### REQUIRED TASKS
1. Update the court opinion excerpt between "In passing upon" and "Trial, Missouri Digest.", inclusive, replacing "reasonable minds" with "fair-minded jurors".
2. Name every court case cited by name in the opinion excerpt on invitees and licensees.
3. Answer from the opinion excerpt on invitees and licensees:
(a) Which statute section is cited for the motion for directed verdict?
(b) Which court stated the distinction between an invitee and a licensee in the Stevenson case?
(c) What is the real test of the status of invitee?

### GIVEN PASSAGE
+---+
The defendant's after-trial motion for a judgment, in accordance with its motion for a directed verdict filed during the trial, is based upon only one ground. It is contended that the plaintiff was a mere licensee, and not an invitee, of the defendant company when he went upon the lot where he fell. It is concluded from this premise that the defendant was under no duty to protect the plaintiff, and that the plaintiff took the lot as he found it. It was upon this ground that the verdict and judgment for the plaintiff were set aside and the defendant's judgment entered.

The function of the motion for directed verdict is the same as the demurrer formerly used, and questions the sufficiency of the plaintiff's evidence to make a case submissible to the jury. Section 510.280, RSMo 1959, V.A.M.S. This motion may be again directed to the attention of the court after verdict. Section 510.280. Girratono v. Kansas City Public Service Co., Mo.App., 243 S.W.2d 539.

In passing upon such motion, we must apply the fundamental and settled rule that it admits as true every fact and circumstance which plaintiff's evidence tends to prove, and that the plaintiff is entitled to the benefit of every inference of fact which may be reasonably drawn from the evidence. We cannot sustain such a motion unless the facts in evidence, and the legitimate inferences to be drawn from such facts, are so strongly against the plaintiff as to leave no room for reasonable minds to differ. Young v. Wheelock, 333 Mo. 992, 64 S.W.2d 950; 156(3) and 178 Trial, Missouri Digest.

*272 The only point preserved for review is the sufficiency of plaintiff's evidence to bring him within the classification of an invitee as he entered upon the terminal lot of the defendant. The distinction between an invitee and a licensee, and the duties the occupier of the premises owes to each, was stated by the Missouri Supreme Court in Stevenson v. Kansas City Southern Ry. Co., 348 Mo. 1216, 159 S.W.2d 260, l. c. pp. 262-263, as follows:

"The rule in this state is that `the owner or occupier of premises lies under no duty to protect those from injury who go upon the premises as volunteers, or merely with his express or tacit permission, from motives of curiosity or private convenience, in no way connected with business or other relations with the owner or occupier'; but that `a bare licensee (barring wantonness, or some form of intentional wrong or active negligence by the owner or occupier) takes the premises as he finds them.' However, this is not the rule `when the owner invites the use of his premises for purposes connected with his own benefit, pleasure, and convenience.' In that situation, our rule is `that a licensee, who goes upon the premises of another by that other's invitation, and for that other's purposes, is no longer a bare licensee,' but `becomes an invitee, and the duty to take ordinary care to prevent his injury is at once raised, and for the breach of that duty an action lies.' * * Thus, the real test of the status of invitee (to whom the owner has the duty to take ordinary care to prevent his injury) is the purpose of his visit."

Glaser v. Rothschild, 221 Mo. 180, 120 S.W. 1, 22 L.R.A.,N.S., 1045.
+---+
### INFORMATION SUPPLIED
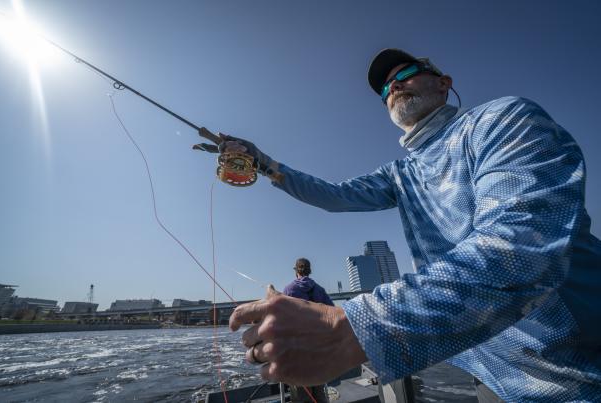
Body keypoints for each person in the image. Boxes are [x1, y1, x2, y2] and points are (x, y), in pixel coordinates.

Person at [219, 48, 601, 402]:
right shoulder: (400, 174)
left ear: (443, 83)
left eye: (407, 74)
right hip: (489, 369)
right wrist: (264, 162)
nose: (394, 86)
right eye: (386, 88)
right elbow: (333, 195)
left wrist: (354, 328)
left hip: (578, 372)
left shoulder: (501, 119)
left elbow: (520, 247)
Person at [282, 258, 333, 402]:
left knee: (301, 393)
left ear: (296, 271)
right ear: (309, 271)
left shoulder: (289, 290)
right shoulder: (320, 290)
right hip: (318, 347)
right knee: (319, 389)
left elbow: (283, 318)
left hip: (297, 348)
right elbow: (333, 314)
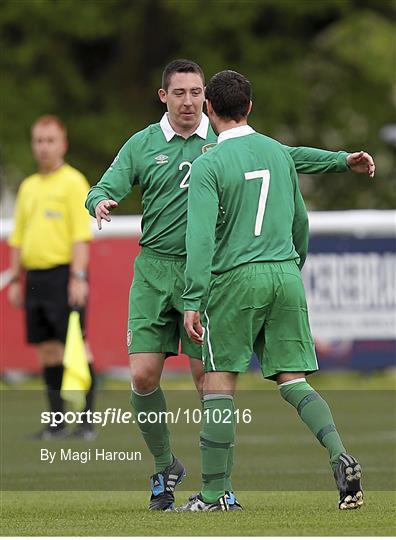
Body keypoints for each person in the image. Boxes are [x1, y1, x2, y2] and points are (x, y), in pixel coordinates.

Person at [85, 59, 373, 512]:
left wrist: (338, 160)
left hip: (213, 273)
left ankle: (220, 489)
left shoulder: (216, 146)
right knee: (143, 375)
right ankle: (166, 467)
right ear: (164, 96)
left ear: (208, 100)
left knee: (211, 381)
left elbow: (291, 155)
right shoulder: (143, 144)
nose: (189, 100)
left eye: (196, 92)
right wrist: (100, 200)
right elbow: (103, 186)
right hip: (158, 270)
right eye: (179, 92)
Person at [181, 70, 364, 512]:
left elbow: (201, 239)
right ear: (250, 107)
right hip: (284, 275)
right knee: (293, 379)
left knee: (218, 381)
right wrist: (291, 266)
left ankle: (212, 495)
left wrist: (191, 298)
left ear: (209, 109)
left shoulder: (208, 164)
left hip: (235, 281)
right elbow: (301, 222)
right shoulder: (278, 153)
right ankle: (339, 453)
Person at [8, 115, 96, 440]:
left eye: (50, 141)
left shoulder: (74, 182)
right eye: (39, 141)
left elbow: (80, 236)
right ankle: (57, 422)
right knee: (47, 351)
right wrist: (16, 279)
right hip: (34, 279)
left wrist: (78, 276)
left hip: (64, 275)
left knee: (76, 346)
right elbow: (18, 237)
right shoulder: (29, 186)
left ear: (63, 144)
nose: (43, 147)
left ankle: (86, 422)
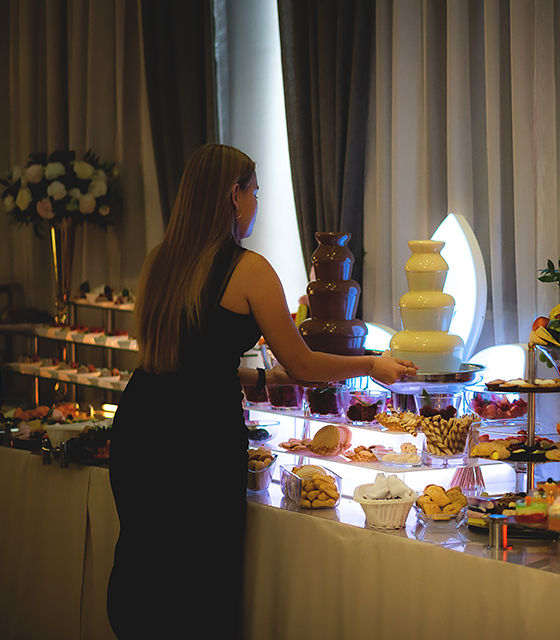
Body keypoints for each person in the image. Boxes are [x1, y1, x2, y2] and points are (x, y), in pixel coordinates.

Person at [106, 143, 416, 639]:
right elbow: (303, 362)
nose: (256, 204)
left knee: (147, 560)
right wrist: (371, 363)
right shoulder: (249, 269)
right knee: (199, 578)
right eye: (255, 193)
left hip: (140, 426)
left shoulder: (160, 262)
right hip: (198, 439)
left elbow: (185, 365)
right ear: (234, 195)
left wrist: (261, 380)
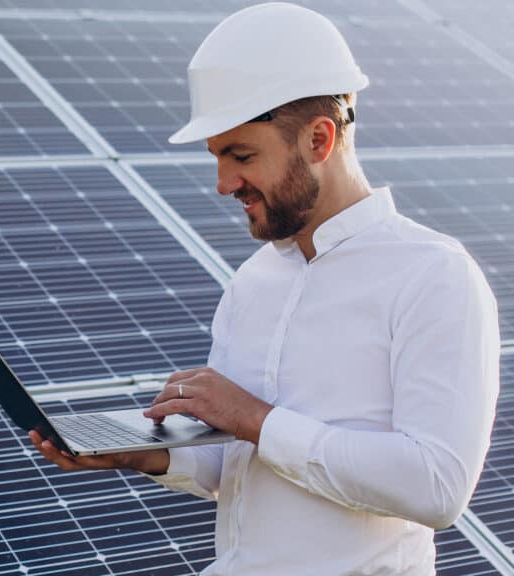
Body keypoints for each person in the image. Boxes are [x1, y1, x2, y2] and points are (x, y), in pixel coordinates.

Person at [29, 3, 500, 574]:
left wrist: (254, 416)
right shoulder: (254, 280)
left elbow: (436, 487)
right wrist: (149, 454)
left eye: (241, 155)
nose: (225, 183)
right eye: (217, 157)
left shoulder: (434, 276)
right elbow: (243, 469)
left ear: (319, 139)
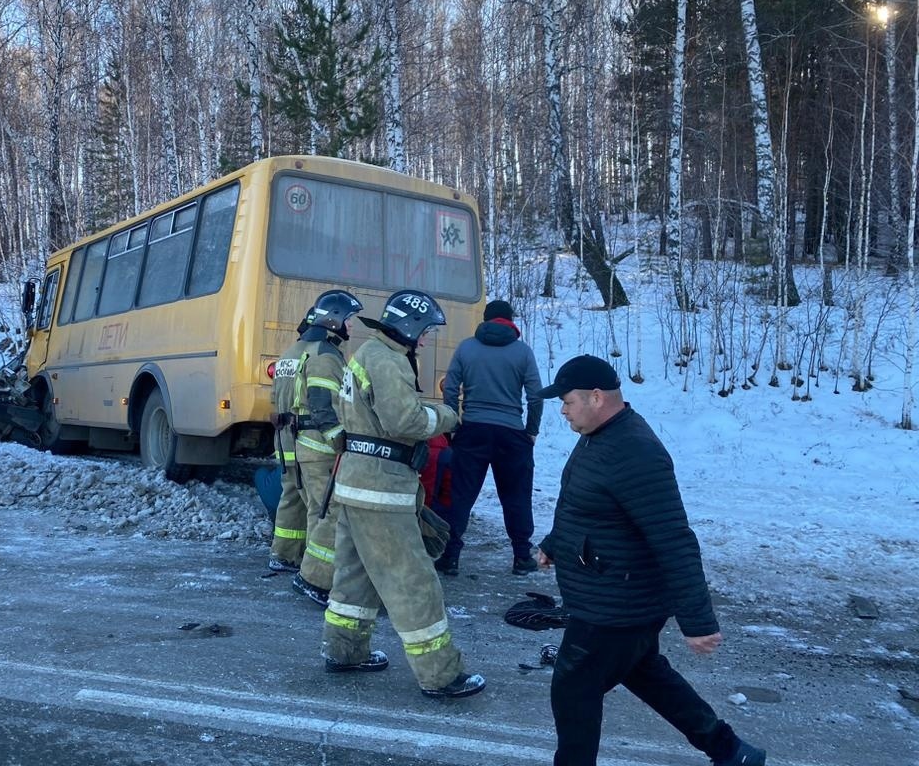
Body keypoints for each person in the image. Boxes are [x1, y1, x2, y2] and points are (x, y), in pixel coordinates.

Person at [535, 354, 767, 766]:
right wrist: (555, 543)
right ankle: (730, 751)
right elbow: (584, 505)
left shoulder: (635, 452)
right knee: (647, 674)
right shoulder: (600, 436)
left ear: (595, 397)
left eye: (567, 401)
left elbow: (674, 538)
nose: (562, 409)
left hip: (614, 604)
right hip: (614, 593)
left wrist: (697, 623)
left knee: (573, 691)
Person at [321, 289, 485, 699]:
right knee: (413, 581)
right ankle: (441, 674)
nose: (426, 339)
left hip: (355, 483)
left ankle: (345, 652)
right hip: (382, 490)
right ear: (410, 327)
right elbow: (404, 419)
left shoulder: (366, 354)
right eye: (425, 331)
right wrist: (446, 415)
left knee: (354, 578)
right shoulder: (388, 360)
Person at [437, 299, 543, 577]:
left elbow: (450, 388)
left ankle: (450, 556)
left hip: (472, 429)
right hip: (511, 434)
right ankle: (521, 557)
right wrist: (531, 431)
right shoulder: (523, 352)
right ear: (510, 320)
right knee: (516, 495)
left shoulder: (467, 347)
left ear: (484, 320)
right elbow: (535, 396)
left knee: (461, 495)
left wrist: (453, 423)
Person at [281, 290, 363, 607]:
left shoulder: (315, 352)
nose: (352, 327)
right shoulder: (327, 358)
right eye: (350, 321)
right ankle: (314, 580)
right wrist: (341, 440)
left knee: (318, 511)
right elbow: (322, 407)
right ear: (334, 321)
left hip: (306, 446)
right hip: (320, 449)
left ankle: (312, 574)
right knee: (327, 513)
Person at [268, 314, 314, 573]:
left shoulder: (286, 355)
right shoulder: (312, 356)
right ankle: (312, 564)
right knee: (315, 504)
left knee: (291, 497)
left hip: (284, 439)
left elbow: (274, 397)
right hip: (304, 440)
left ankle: (282, 554)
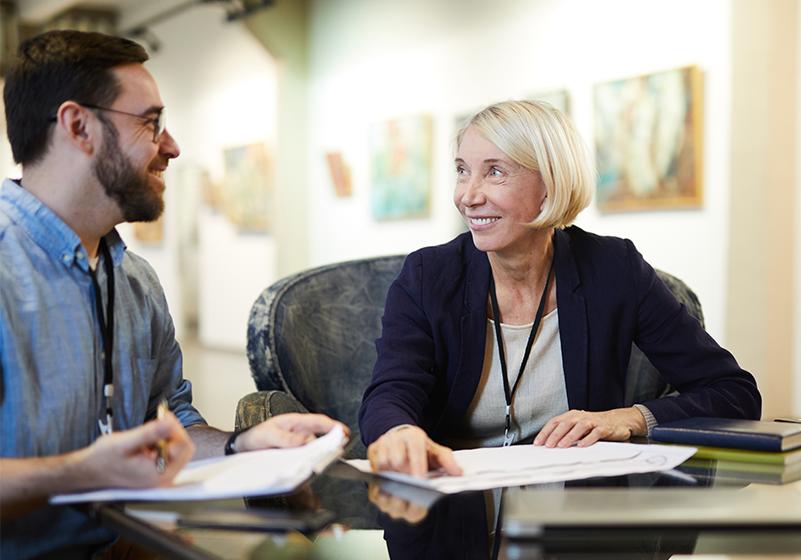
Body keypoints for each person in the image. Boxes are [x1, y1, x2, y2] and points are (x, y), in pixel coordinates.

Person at [0, 30, 347, 558]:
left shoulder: (135, 281)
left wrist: (240, 445)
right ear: (78, 126)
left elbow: (175, 429)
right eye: (151, 122)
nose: (172, 146)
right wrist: (78, 472)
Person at [359, 100, 761, 476]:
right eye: (462, 170)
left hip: (577, 507)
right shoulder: (429, 275)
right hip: (453, 506)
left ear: (549, 184)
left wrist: (629, 417)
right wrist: (398, 432)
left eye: (494, 171)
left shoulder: (614, 269)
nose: (467, 196)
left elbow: (733, 392)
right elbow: (391, 391)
+---+
### SOLUTIONS TO THE EXERCISE
1.
In passing upon such motion, we must apply the fundamental and settled rule that it admits as true every fact and circumstance which plaintiff's evidence tends to prove, and that the plaintiff is entitled to the benefit of every inference of fact which may be reasonably drawn from the evidence. We cannot sustain such a motion unless the facts in evidence, and the legitimate inferences to be drawn from such facts, are so strongly against the plaintiff as to leave no room for fair-minded jurors to differ. Young v. Wheelock, 333 Mo. 992, 64 S.W.2d 950; 156(3) and 178 Trial, Missouri Digest.

2.
- Girratono v. Kansas City Public Service Co.
- Young v. Wheelock
- Stevenson v. Kansas City Southern Ry. Co.
- Glaser v. Rothschild

3.
(a) Section 510.280, RSMo 1959, V.A.M.S.
(b) The Missouri Supreme Court
(c) The purpose of his visit